El baño, Prilidiano Pueyrredón, 1865, Museo Nacional de Bellas Artes, Buenos Aires |
No hay nada en esta imagen que no sea redondo. Los pechos plenos, los pezones excitados. Hasta la tina de metal es curvilínea. Y el agua, el agua evidentemente tibia, es un velo que desvela.
Sabemos, porque nos lo han dicho, que es La Mulata, aunque la blancura de la piel desmienta el apodo. De todos modos, es la criada de Prilidiano Pueyrredón (1823/1870). La tina no es suya (las bañeras no son para las fámulas), sino de su patrón. Comunidad de los cuerpos, entonces.
Lo cierto es que el pintor ha querido identificar a su modelo. Y, dicen los que saben, poner una cabeza individual sobre un cuerpo desnudo rompe las reglas del desnudo clásico. El cuerpo ya no es el de una diosa, sino el cuerpo puramente carnal.
Dicen también que esta transgresión realista de Pueyrredón fue posible porque el cuadro nunca salió del taller sino hasta su muerte. Era un retrato de entrecasa, tal vez para los amigos. En ese caso, El baño es también un modo fanfarrón de mostrar a la mujer propia.

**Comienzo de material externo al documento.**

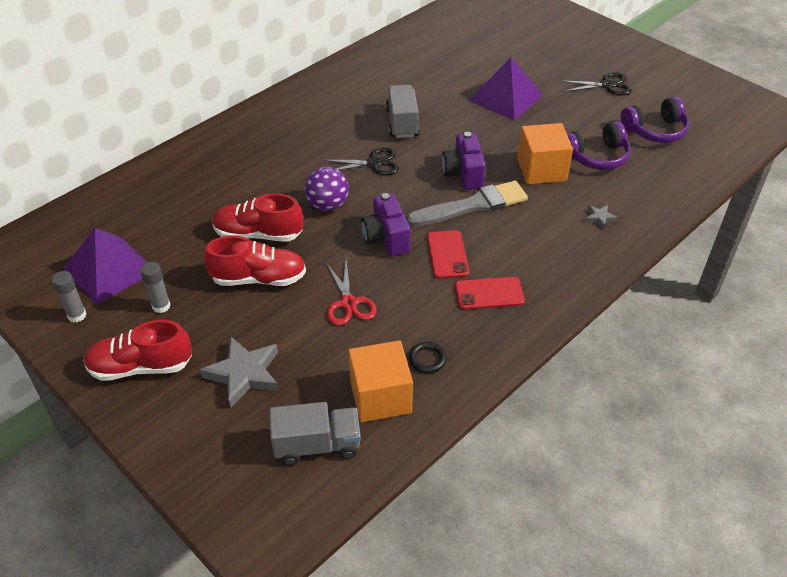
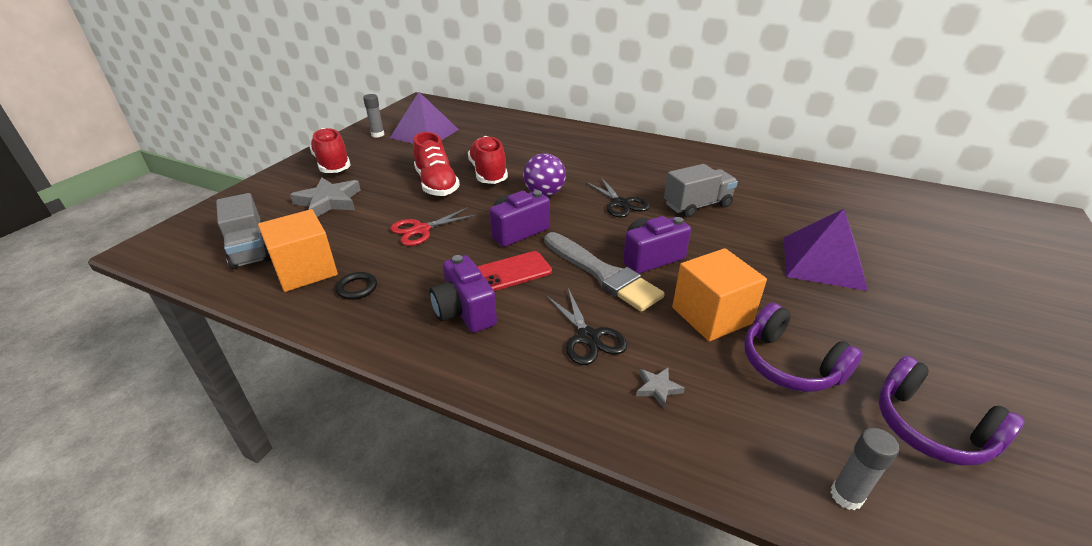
camera: 70 degrees right, 10 degrees down
(161, 306) = (394, 157): grey glue stick -> grey glue stick (846, 496)
(489, 294) = (464, 312): red phone -> purple camera
(607, 85) = (975, 350): black scissors -> black scissors (588, 337)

Pero el cuerpo desnudo es lo de menos. Lo que importa es el desparpajo de esa mirada a alguien fuera del cuadro. Esa mirada es un enigma porque denota que hay algo significativo que no podemos ver. ¿Cuál es el destinatario de esa mirada? No Prilidiano, puesto que él es el que pinta. Es Otro. En este triángulo de miradas está la potencia erótica de este cuadro.